--- Material provided ---
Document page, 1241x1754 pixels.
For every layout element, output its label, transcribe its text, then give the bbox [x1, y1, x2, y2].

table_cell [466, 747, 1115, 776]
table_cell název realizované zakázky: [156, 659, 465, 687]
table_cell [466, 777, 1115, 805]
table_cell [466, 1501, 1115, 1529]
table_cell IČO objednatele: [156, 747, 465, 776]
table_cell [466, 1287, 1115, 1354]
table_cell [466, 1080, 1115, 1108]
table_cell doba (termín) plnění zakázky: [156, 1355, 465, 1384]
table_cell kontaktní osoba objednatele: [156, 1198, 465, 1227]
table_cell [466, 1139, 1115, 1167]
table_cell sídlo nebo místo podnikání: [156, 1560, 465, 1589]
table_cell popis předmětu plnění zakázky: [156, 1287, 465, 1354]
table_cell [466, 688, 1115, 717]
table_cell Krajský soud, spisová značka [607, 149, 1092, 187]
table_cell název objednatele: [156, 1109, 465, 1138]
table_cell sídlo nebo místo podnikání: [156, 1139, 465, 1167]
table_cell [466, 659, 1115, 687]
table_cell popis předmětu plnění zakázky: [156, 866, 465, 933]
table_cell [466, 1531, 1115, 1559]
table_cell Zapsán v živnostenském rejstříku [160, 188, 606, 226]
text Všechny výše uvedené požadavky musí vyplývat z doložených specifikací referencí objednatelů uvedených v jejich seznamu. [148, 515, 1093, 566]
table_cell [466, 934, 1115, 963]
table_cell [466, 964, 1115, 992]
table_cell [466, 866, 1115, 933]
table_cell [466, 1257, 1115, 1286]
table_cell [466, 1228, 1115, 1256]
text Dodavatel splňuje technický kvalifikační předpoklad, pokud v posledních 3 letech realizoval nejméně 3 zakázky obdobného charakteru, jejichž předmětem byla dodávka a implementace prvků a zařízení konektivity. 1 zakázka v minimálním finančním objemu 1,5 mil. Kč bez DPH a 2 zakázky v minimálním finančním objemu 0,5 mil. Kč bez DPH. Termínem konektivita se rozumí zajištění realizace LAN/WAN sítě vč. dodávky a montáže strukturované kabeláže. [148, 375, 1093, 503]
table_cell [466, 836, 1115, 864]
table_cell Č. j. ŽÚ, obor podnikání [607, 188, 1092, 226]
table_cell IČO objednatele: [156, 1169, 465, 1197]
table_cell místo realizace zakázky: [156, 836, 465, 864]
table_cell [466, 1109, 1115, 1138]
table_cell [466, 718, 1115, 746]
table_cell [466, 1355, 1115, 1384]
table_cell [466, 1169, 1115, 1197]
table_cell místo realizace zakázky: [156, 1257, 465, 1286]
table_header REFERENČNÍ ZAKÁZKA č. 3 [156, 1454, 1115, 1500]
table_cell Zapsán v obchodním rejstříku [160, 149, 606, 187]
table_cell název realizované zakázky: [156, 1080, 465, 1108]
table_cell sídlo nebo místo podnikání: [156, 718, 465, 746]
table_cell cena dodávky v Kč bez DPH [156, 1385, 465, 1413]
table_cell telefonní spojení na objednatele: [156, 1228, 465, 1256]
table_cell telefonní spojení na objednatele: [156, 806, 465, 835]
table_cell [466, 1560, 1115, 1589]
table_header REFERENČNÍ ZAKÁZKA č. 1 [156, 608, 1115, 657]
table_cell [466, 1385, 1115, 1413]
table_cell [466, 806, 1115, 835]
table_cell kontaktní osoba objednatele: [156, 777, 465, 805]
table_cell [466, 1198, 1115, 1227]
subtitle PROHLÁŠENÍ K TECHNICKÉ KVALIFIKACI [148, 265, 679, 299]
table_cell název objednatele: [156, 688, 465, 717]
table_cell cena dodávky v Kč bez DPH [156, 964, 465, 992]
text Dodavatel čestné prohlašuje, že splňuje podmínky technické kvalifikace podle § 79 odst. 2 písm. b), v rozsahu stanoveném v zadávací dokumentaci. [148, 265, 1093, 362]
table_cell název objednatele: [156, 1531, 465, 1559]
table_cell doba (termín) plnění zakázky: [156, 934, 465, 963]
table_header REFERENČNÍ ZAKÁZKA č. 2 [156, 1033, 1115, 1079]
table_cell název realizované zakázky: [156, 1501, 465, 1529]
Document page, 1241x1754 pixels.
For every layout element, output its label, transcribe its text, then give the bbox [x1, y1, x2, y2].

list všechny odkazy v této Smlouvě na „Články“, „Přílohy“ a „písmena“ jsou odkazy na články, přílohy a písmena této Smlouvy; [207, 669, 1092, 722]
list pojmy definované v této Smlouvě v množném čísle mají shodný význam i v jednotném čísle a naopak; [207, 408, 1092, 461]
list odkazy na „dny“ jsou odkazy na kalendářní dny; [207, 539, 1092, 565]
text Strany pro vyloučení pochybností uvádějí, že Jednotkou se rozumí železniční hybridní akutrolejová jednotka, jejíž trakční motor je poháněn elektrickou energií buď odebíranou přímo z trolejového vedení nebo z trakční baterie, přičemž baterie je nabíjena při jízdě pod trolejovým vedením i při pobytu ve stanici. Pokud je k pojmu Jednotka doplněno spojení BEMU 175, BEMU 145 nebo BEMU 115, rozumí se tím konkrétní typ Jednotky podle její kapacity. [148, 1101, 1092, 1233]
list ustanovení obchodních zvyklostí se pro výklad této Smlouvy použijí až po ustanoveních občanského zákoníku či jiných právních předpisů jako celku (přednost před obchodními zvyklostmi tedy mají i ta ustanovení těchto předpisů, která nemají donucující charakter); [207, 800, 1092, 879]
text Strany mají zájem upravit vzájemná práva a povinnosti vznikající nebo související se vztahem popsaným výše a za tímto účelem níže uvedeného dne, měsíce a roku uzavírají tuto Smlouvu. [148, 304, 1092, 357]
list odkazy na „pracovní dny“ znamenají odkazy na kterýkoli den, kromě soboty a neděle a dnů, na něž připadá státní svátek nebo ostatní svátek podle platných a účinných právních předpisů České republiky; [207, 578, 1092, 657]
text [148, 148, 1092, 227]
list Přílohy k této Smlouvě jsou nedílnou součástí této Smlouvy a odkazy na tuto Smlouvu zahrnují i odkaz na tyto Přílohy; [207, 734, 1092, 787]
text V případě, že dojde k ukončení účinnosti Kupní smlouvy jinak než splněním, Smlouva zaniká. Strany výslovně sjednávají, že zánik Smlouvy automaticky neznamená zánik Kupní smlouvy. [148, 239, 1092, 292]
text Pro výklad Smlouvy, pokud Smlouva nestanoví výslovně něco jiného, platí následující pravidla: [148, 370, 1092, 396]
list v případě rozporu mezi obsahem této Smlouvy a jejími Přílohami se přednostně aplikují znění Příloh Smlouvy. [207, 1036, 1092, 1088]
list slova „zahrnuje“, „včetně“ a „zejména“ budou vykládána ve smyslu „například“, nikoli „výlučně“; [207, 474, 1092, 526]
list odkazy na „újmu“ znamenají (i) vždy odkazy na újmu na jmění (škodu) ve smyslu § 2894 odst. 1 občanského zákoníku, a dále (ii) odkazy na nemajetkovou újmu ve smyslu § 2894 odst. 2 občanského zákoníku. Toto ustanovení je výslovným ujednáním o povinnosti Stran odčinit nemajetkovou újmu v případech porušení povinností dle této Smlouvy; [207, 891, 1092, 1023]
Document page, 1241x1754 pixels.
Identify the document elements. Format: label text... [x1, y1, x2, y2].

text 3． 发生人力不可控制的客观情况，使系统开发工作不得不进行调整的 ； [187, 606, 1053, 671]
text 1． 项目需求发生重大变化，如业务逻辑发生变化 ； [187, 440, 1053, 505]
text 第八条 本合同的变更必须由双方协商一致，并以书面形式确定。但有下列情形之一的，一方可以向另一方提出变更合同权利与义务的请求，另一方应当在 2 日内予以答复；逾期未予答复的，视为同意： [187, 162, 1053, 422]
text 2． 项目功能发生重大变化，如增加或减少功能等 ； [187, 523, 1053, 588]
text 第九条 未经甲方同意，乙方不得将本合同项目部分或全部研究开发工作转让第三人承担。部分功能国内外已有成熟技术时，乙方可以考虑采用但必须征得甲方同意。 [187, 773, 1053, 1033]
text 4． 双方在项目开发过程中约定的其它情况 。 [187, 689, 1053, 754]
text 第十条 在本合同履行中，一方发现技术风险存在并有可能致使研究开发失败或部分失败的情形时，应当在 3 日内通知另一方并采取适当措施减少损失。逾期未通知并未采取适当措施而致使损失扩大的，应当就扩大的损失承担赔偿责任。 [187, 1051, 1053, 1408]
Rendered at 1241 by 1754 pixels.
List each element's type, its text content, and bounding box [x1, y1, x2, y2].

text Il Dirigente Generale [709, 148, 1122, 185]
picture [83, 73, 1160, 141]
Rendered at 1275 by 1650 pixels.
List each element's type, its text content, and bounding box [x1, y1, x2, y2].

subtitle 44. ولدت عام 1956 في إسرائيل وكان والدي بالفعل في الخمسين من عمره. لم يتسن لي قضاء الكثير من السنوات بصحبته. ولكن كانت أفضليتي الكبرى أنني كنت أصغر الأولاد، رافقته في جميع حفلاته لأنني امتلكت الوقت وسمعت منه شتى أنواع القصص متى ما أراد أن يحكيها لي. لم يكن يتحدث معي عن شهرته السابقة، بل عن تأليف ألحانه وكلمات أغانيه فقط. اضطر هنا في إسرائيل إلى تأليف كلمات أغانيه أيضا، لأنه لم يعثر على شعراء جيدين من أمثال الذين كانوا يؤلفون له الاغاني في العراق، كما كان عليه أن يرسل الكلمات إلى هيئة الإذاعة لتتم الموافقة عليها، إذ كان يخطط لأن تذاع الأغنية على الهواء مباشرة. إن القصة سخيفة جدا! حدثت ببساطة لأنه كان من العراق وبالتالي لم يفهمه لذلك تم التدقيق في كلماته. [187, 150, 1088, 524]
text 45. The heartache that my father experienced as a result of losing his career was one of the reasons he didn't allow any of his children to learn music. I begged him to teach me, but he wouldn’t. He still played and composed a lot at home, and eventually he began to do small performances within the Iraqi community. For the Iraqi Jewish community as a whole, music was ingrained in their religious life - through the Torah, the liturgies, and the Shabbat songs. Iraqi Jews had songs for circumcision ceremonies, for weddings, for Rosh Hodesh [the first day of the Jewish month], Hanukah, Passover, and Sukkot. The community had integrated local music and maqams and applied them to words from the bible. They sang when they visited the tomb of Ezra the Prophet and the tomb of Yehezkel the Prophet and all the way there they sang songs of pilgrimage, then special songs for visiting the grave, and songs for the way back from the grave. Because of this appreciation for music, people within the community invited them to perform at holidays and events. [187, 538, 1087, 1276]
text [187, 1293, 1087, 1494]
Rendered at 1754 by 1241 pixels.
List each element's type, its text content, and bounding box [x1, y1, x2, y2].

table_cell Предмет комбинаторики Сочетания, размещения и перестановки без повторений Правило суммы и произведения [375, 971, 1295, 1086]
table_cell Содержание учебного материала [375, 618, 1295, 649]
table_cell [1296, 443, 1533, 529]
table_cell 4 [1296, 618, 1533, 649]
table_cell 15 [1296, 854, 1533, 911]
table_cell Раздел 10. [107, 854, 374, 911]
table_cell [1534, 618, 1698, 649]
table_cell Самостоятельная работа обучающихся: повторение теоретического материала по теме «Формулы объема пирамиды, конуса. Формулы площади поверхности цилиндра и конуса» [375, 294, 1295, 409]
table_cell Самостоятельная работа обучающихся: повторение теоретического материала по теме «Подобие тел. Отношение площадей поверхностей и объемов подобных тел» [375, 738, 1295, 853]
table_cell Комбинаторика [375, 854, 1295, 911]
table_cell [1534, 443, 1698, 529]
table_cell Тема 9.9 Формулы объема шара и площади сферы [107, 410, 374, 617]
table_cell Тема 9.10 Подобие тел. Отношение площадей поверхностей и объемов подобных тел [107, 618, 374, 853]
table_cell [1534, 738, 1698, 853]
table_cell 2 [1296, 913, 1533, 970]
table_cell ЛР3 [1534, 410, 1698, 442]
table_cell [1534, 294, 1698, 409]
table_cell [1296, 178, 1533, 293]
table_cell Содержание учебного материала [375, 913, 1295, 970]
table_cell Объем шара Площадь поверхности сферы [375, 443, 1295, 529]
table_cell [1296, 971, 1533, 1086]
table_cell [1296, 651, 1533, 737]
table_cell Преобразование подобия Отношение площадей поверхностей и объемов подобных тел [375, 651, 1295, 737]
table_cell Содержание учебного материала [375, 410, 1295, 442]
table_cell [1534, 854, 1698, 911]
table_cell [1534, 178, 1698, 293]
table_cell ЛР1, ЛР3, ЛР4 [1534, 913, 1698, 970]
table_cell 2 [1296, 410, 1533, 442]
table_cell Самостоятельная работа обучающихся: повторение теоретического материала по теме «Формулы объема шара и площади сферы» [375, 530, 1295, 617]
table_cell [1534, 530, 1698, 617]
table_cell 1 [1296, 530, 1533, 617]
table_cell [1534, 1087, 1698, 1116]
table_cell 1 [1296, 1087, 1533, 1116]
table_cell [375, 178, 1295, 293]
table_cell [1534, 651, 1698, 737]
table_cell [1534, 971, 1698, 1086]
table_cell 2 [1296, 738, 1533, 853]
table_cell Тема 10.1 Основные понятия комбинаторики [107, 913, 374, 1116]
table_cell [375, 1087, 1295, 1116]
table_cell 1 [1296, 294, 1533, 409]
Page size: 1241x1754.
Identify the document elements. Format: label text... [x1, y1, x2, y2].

--- Exercise requirements ---
Where does the string "právních" occur in the data above? Copy every line that holds it.

--- Reply ---
list ustanovení obchodních zvyklostí se pro výklad této Smlouvy použijí až po ustanoveních občanského zákoníku či jiných právních předpisů jako celku (přednost před obchodními zvyklostmi tedy mají i ta ustanovení těchto předpisů, která nemají donucující charakter); [207, 800, 1092, 879]
list odkazy na „pracovní dny“ znamenají odkazy na kterýkoli den, kromě soboty a neděle a dnů, na něž připadá státní svátek nebo ostatní svátek podle platných a účinných právních předpisů České republiky; [207, 578, 1092, 657]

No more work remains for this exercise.